BEGIN Provided data
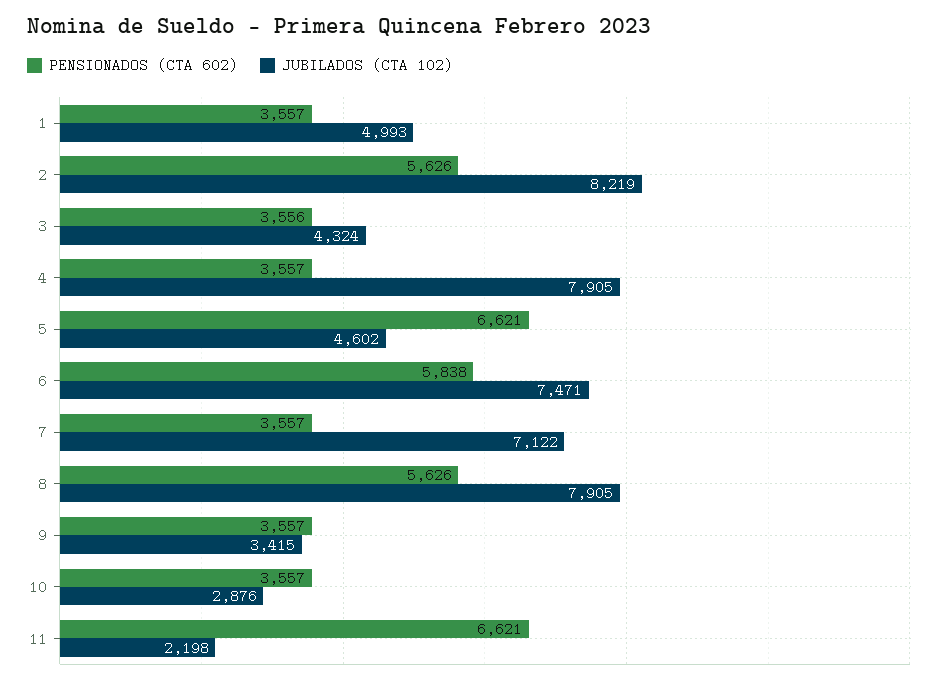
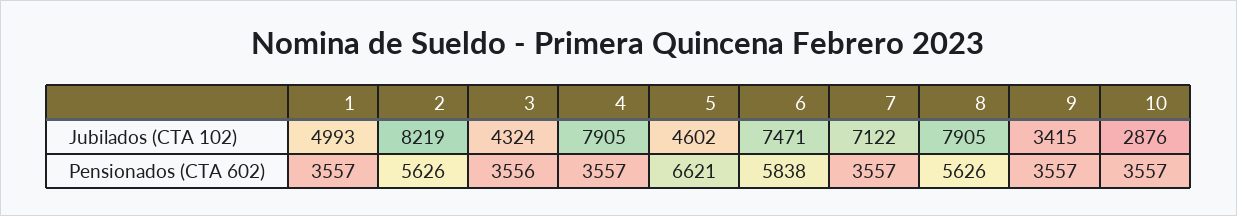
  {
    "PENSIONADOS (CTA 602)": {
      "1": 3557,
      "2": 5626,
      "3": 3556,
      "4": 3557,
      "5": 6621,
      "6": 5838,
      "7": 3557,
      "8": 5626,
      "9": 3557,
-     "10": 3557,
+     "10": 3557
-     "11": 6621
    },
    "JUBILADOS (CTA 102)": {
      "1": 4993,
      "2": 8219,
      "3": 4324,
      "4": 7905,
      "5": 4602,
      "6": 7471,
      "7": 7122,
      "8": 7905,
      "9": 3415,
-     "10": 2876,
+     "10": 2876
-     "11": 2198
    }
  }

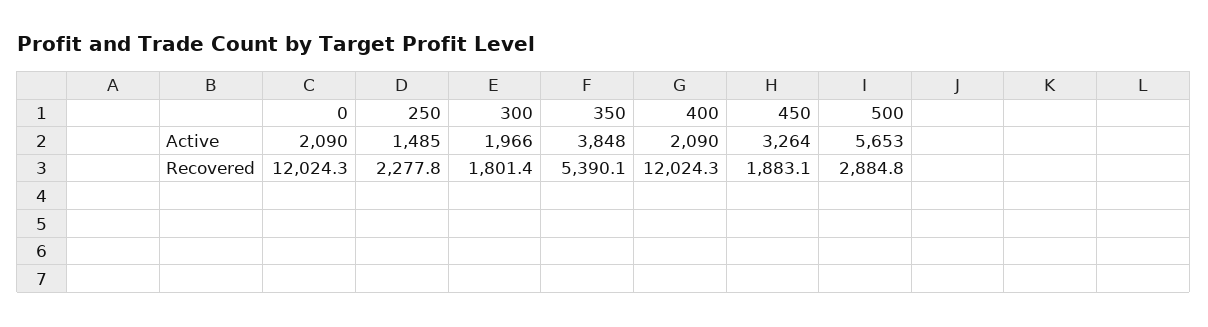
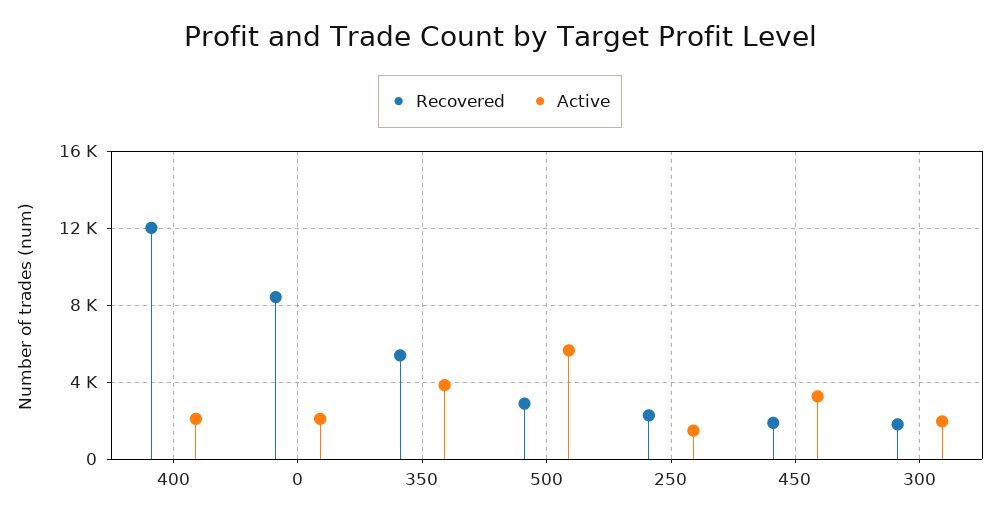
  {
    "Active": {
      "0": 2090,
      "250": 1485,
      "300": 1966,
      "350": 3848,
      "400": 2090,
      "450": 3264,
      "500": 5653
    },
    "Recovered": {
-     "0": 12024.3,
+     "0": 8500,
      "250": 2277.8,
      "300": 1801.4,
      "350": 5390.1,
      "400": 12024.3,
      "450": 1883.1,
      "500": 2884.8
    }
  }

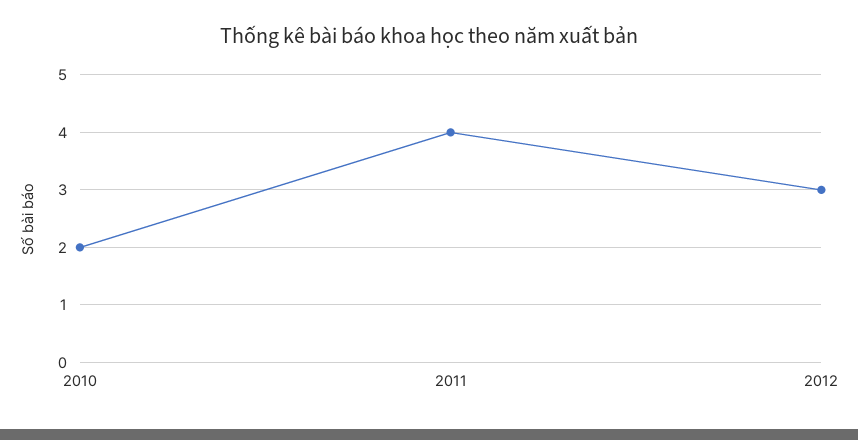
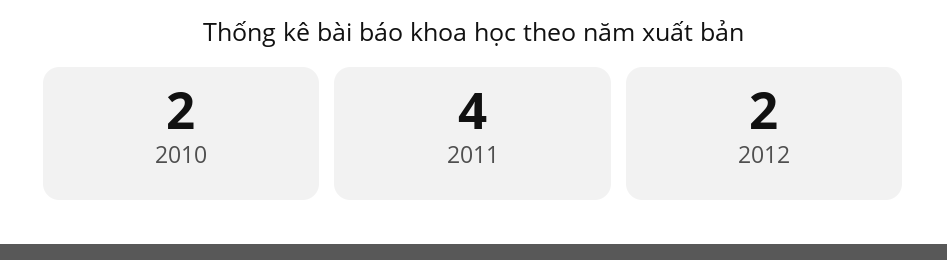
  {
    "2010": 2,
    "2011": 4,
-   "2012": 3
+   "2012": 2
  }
END Provided data
* **Exercise prompt**: Word for word, write out the whole listing, keeping none of the pictures.

* **Answer to this exercise**:
  {
    "PENSIONADOS (CTA 602)": {
      "1": 3557,
      "2": 5626,
      "3": 3556,
      "4": 3557,
      "5": 6621,
      "6": 5838,
      "7": 3557,
      "8": 5626,
      "9": 3557,
-     "10": 3557,
+     "10": 3557
-     "11": 6621
    },
    "JUBILADOS (CTA 102)": {
      "1": 4993,
      "2": 8219,
      "3": 4324,
      "4": 7905,
      "5": 4602,
      "6": 7471,
      "7": 7122,
      "8": 7905,
      "9": 3415,
-     "10": 2876,
+     "10": 2876
-     "11": 2198
    }
  }

  {
    "Active": {
      "0": 2090,
      "250": 1485,
      "300": 1966,
      "350": 3848,
      "400": 2090,
      "450": 3264,
      "500": 5653
    },
    "Recovered": {
-     "0": 12024.3,
+     "0": 8500,
      "250": 2277.8,
      "300": 1801.4,
      "350": 5390.1,
      "400": 12024.3,
      "450": 1883.1,
      "500": 2884.8
    }
  }

  {
    "2010": 2,
    "2011": 4,
-   "2012": 3
+   "2012": 2
  }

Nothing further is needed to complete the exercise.